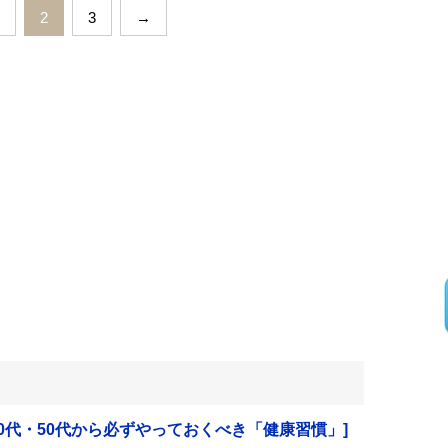
2
3
→
月号[40代・50代から必ずやっておくべき「健康習慣」]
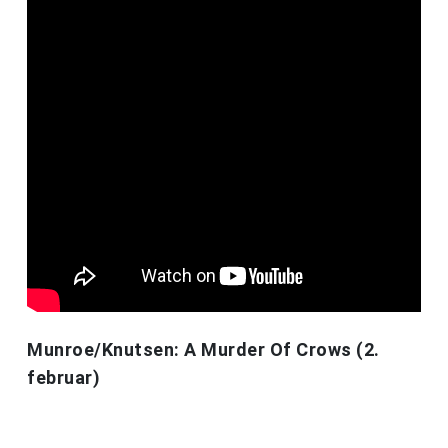
Munroe/Knutsen: A Murder Of Crows (2.
februar)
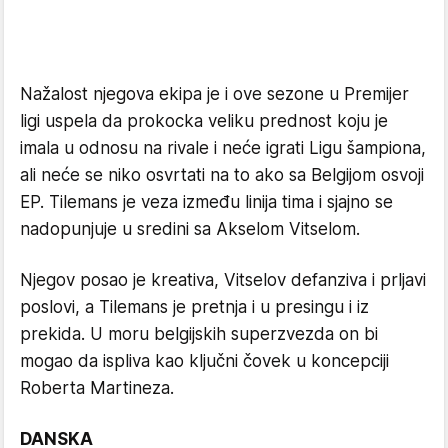
Nažalost njegova ekipa je i ove sezone u Premijer
ligi uspela da prokocka veliku prednost koju je
imala u odnosu na rivale i neće igrati Ligu šampiona,
ali neće se niko osvrtati na to ako sa Belgijom osvoji
EP. Tilemans je veza između linija tima i sjajno se
nadopunjuje u sredini sa Akselom Vitselom.
Njegov posao je kreativa, Vitselov defanziva i prljavi
poslovi, a Tilemans je pretnja i u presingu i iz
prekida. U moru belgijskih superzvezda on bi
mogao da ispliva kao ključni čovek u koncepciji
Roberta Martineza.
DANSKA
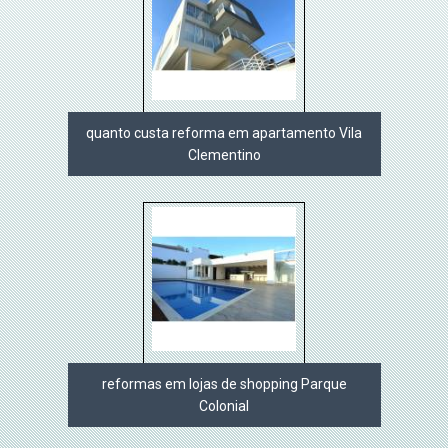
quanto custa reforma em apartamento Vila
Clementino
reformas em lojas de shopping Parque
Colonial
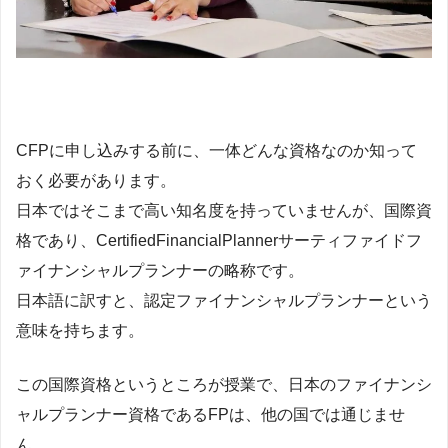
CFPに申し込みする前に、一体どんな資格なのか知って
おく必要があります。
日本ではそこまで高い知名度を持っていませんが、国際資
格であり、CertifiedFinancialPlannerサーティファイドフ
ァイナンシャルプランナーの略称です。
日本語に訳すと、認定ファイナンシャルプランナーという
意味を持ちます。
この国際資格というところが授業で、日本のファイナンシ
ャルプランナー資格であるFPは、他の国では通じませ
ん。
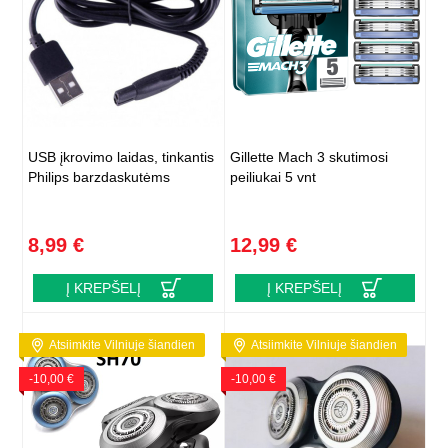
USB įkrovimo laidas, tinkantis
Gillette Mach 3 skutimosi
Philips barzdaskutėms
peiliukai 5 vnt
8,99 €
12,99 €
Į KREPŠELĮ
Į KREPŠELĮ
Atsiimkite Vilniuje šiandien
Atsiimkite Vilniuje šiandien
-10,00 €
-10,00 €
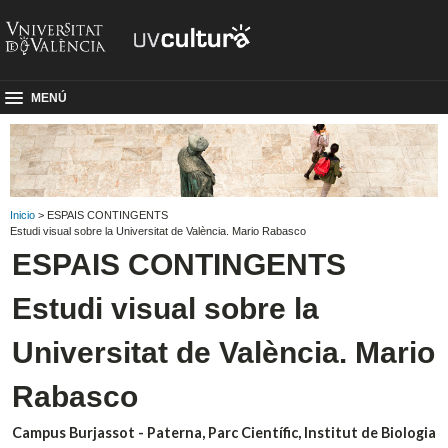
MENÚ
Inicio
> ESPAIS CONTINGENTS
Estudi visual sobre la Universitat de València. Mario Rabasco
ESPAIS CONTINGENTS
Estudi visual sobre la
Universitat de València. Mario
Rabasco
Campus Burjassot - Paterna, Parc Científic, Institut de Biologia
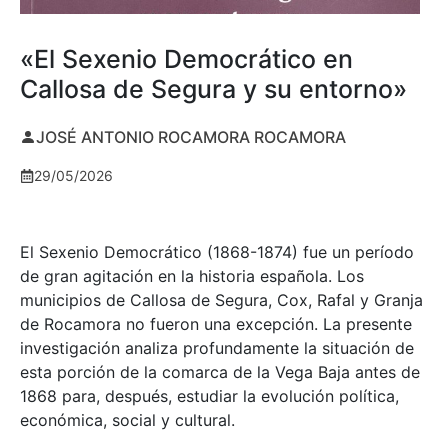
«El Sexenio Democrático en
Callosa de Segura y su entorno»
JOSÉ ANTONIO ROCAMORA ROCAMORA
29/05/2026
El Sexenio Democrático (1868-1874) fue un período
de gran agitación en la historia española. Los
municipios de Callosa de Segura, Cox, Rafal y Granja
de Rocamora no fueron una excepción. La presente
investigación analiza profundamente la situación de
esta porción de la comarca de la Vega Baja antes de
1868 para, después, estudiar la evolución política,
económica, social y cultural.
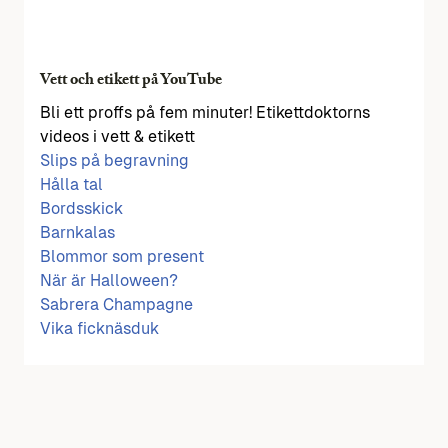
Vett och etikett på YouTube
Bli ett proffs på fem minuter! Etikettdoktorns
videos i vett & etikett
Slips på begravning
Hålla tal
Bordsskick
Barnkalas
Blommor som present
När är Halloween?
Sabrera Champagne
Vika ficknäsduk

++++++++

[How to complete this task]:
Write out the material exactly as it stands, omitting every picture.

[Solution for this problem]:
2
3
→
月号[40代・50代から必ずやっておくべき「健康習慣」]
Munroe/Knutsen: A Murder Of Crows (2.
februar)
Nažalost njegova ekipa je i ove sezone u Premijer
ligi uspela da prokocka veliku prednost koju je
imala u odnosu na rivale i neće igrati Ligu šampiona,
ali neće se niko osvrtati na to ako sa Belgijom osvoji
EP. Tilemans je veza između linija tima i sjajno se
nadopunjuje u sredini sa Akselom Vitselom.
Njegov posao je kreativa, Vitselov defanziva i prljavi
poslovi, a Tilemans je pretnja i u presingu i iz
prekida. U moru belgijskih superzvezda on bi
mogao da ispliva kao ključni čovek u koncepciji
Roberta Martineza.
DANSKA
quanto custa reforma em apartamento Vila
Clementino
reformas em lojas de shopping Parque
Colonial
CFPに申し込みする前に、一体どんな資格なのか知って
おく必要があります。
日本ではそこまで高い知名度を持っていませんが、国際資
格であり、CertifiedFinancialPlannerサーティファイドフ
ァイナンシャルプランナーの略称です。
日本語に訳すと、認定ファイナンシャルプランナーという
意味を持ちます。
この国際資格というところが授業で、日本のファイナンシ
ャルプランナー資格であるFPは、他の国では通じませ
ん。
USB įkrovimo laidas, tinkantis
Gillette Mach 3 skutimosi
Philips barzdaskutėms
peiliukai 5 vnt
8,99 €
12,99 €
Į KREPŠELĮ
Į KREPŠELĮ
Atsiimkite Vilniuje šiandien
Atsiimkite Vilniuje šiandien
-10,00 €
-10,00 €
MENÚ
Inicio
> ESPAIS CONTINGENTS
Estudi visual sobre la Universitat de València. Mario Rabasco
ESPAIS CONTINGENTS
Estudi visual sobre la
Universitat de València. Mario
Rabasco
Campus Burjassot - Paterna, Parc Científic, Institut de Biologia
«El Sexenio Democrático en
Callosa de Segura y su entorno»
JOSÉ ANTONIO ROCAMORA ROCAMORA
29/05/2026
El Sexenio Democrático (1868-1874) fue un período
de gran agitación en la historia española. Los
municipios de Callosa de Segura, Cox, Rafal y Granja
de Rocamora no fueron una excepción. La presente
investigación analiza profundamente la situación de
esta porción de la comarca de la Vega Baja antes de
1868 para, después, estudiar la evolución política,
económica, social y cultural.
Vett och etikett på YouTube
Bli ett proffs på fem minuter! Etikettdoktorns
videos i vett & etikett
Slips på begravning
Hålla tal
Bordsskick
Barnkalas
Blommor som present
När är Halloween?
Sabrera Champagne
Vika ficknäsduk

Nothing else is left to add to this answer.